- **Requirement**
Answer these questions using the passage about the financial crisis:
(a) On what date was the New York Times editorial published?
(b) In what year was the Private Securities Litigation Reform Act passed?
(c) When did Enron begin setting up shadow companies?

### Text provided

Having addressed the initial cause of the current financial crisis – irresponsible monetary policy by the Fed – and before moving on to the culpability of government sponsored (that is, “run”) entities, let’s take a moment to examine the sheer mendacity of the New York Times editorial board who, a bit less than two weeks ago opined, “Don’t Blame the New Deal”.

 

The editorial, published September 27 begins with the assertion that “[t]his year’s serial bailouts are proof of a colossal regulatory failure … [as] antiregulation disciples of the Reagan Revolution have eliminated vital laws, blocked the enactment of much-needed new regulations, or simply refused to exercise their legal authority  There’s only one problem with that position: it is absurd on its face.  There is, in fact, not a single example of deregulatory action that can be demonstrated to have contributed to the current crisis in any way.  That does not, however, dissuade the Times from making a valiant, if misguided, attempt to show otherwise.

 

The first club out of the Times’ bag is “predatory lending”, a staple of liberal demagoguery and economic illiteracy.  The editorial complains that Greenspan, and subsequently Bernanke – who, as already examined, have more than sufficient responsibility for current conditions – failed to heed a congressional mandate to curb this practice.  There’s only one problem: it doesn’t exist.  It cannot possibly exist.

 

The concept of predatory lending is based on the premise that unscrupulous lenders will trick unwary borrowers into taking loans that they cannot possibly afford in order to rake in big bucks at borrower expense.  The problem, of course, is that defaulted loans are vastly more expensive than any revenue stream than could possibly be earned before failure occurs.  In order for the “predatory lending” scenario to be possible, an entire industry must be staffed with people who knowingly and willfully chose to act against their own interests.  Utter nonsense.  While some unscrupulous mortgage generation shops may have been willing to say anything to get people in the door, such actions cannot convince ultimate lenders to underwrite the risks.  That requires a market distortion of gargantuan proportions … and in that regard, the Fed was happy to oblige.

 

The next canard out of the bag was the suggestion that limits on shareholder lawsuits passed in 1995 in some way opened the floodgates to misstatement of financial condition.  Nothing could be further from the truth.  The Private Securities Litigation Reform Act of 1995 required nothing more than that the plaintiff in such a suit demonstrate that he suffered economic harm due to a deliberate “material misrepresentation or ommission”.  That protects no one from the kind of activity the Times alleges took place under a “sense of immunity”.  Moreover, the editorial absurdly blames the Enron fiasco on this change even though the company’s actions were unequivocally fraudulent – thus, obviously not impacted by the law change – and began before the legislation was passed (shadow companies were set up beginning in the early 1990s).

######
### Provided data

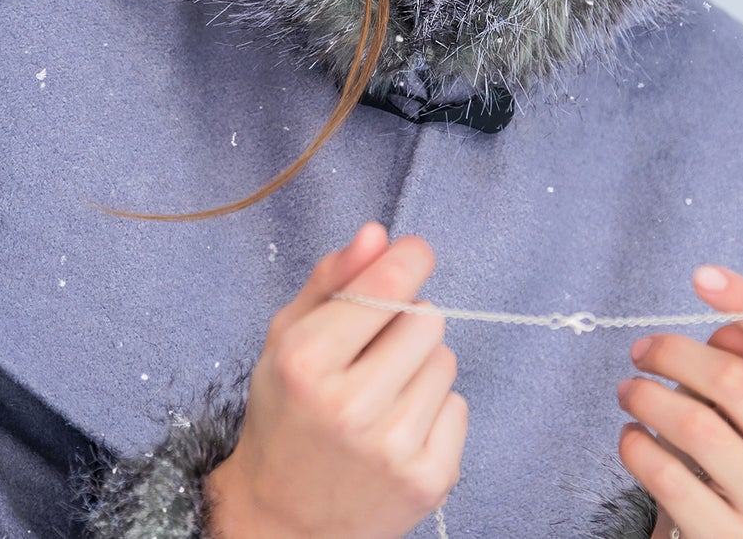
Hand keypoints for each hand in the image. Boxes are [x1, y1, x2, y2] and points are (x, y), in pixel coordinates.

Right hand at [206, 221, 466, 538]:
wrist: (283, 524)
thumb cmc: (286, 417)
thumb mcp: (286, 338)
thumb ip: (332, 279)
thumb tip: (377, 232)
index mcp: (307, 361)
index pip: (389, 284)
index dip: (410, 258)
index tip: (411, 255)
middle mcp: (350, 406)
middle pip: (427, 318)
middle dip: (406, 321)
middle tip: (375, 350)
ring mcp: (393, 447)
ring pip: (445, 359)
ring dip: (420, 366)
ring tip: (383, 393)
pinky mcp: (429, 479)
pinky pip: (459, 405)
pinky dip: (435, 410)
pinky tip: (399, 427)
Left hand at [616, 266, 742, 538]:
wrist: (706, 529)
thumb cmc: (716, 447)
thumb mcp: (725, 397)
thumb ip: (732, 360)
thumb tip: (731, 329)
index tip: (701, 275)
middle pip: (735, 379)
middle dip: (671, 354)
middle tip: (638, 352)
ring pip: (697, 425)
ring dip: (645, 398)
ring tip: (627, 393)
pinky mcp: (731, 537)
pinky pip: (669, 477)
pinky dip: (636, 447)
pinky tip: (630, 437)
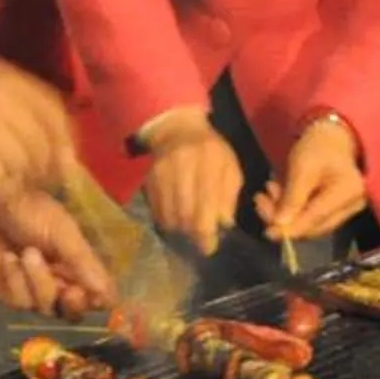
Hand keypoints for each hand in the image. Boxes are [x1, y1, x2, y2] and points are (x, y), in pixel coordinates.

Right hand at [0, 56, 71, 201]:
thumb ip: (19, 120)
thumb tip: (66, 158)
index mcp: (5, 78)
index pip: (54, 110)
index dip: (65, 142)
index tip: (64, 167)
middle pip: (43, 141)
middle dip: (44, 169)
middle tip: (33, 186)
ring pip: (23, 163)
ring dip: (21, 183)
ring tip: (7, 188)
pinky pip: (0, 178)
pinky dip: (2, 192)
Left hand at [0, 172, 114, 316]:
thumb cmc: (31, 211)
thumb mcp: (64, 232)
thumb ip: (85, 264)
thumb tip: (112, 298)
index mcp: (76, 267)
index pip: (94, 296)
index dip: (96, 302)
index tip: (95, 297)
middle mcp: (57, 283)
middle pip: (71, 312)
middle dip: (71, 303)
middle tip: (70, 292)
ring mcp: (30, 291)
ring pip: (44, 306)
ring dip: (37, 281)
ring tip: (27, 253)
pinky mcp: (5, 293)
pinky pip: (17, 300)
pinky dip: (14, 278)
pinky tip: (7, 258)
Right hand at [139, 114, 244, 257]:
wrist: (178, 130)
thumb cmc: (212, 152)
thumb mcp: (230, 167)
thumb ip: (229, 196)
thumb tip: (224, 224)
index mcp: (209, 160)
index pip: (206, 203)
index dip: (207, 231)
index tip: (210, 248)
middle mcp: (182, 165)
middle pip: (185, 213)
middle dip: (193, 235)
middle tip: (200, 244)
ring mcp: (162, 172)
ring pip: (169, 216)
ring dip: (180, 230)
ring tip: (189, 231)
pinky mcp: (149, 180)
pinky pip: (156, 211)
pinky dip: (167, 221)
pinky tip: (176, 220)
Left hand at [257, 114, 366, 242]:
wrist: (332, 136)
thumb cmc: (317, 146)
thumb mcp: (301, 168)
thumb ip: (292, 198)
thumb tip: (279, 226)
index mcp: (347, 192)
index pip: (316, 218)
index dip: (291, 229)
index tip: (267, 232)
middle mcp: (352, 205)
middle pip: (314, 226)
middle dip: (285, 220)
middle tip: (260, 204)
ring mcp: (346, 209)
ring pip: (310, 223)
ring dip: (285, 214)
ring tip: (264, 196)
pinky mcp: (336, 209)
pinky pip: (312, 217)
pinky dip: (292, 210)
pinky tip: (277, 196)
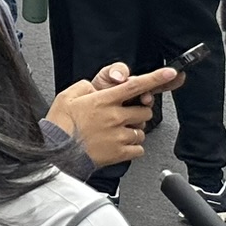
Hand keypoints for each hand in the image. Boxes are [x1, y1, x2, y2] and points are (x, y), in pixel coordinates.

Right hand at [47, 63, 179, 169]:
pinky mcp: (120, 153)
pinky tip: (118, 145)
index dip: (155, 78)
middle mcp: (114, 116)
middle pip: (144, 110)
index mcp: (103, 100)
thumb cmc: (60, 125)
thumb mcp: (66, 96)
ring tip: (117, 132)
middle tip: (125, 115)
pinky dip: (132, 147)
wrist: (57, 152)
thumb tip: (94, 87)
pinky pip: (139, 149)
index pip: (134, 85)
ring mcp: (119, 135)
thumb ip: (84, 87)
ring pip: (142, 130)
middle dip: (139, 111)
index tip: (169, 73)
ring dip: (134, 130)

######
### Provided data

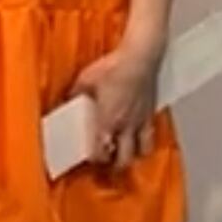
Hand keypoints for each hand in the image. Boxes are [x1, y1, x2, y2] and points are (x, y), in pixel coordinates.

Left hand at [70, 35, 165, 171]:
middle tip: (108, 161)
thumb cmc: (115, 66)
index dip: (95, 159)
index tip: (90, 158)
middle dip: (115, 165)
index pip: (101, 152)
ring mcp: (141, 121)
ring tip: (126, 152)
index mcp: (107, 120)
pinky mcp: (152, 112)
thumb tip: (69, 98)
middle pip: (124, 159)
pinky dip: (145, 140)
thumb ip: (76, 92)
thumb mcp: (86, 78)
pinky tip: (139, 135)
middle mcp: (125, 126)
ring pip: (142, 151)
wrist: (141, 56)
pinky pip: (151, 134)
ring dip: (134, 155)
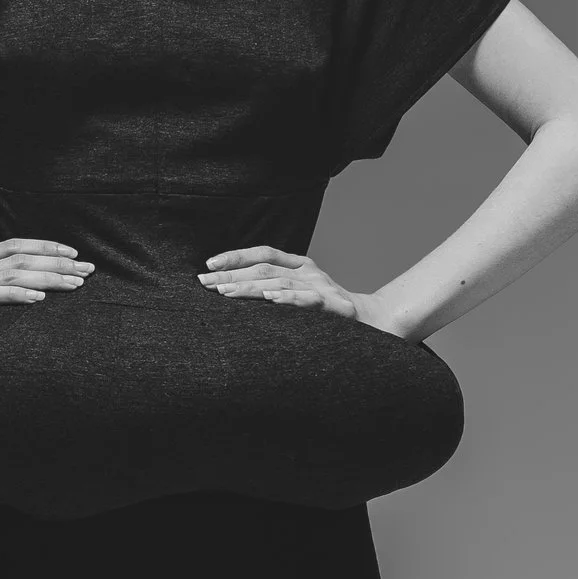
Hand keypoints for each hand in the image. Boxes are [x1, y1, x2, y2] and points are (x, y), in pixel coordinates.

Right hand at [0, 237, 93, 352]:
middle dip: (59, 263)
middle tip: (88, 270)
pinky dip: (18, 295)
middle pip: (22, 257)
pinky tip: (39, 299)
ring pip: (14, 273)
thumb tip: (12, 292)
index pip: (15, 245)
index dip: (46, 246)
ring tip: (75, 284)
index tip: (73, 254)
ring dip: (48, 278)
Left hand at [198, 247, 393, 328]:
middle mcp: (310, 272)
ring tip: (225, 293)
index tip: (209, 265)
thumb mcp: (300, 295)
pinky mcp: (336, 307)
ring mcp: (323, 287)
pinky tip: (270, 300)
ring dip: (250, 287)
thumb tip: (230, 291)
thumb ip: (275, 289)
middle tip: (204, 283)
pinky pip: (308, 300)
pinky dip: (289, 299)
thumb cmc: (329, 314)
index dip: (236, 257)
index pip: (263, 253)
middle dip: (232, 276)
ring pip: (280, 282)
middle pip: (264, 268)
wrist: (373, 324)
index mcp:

######

- **Response**
(a) September 27
(b) 1995
(c) Beginning in the early 1990s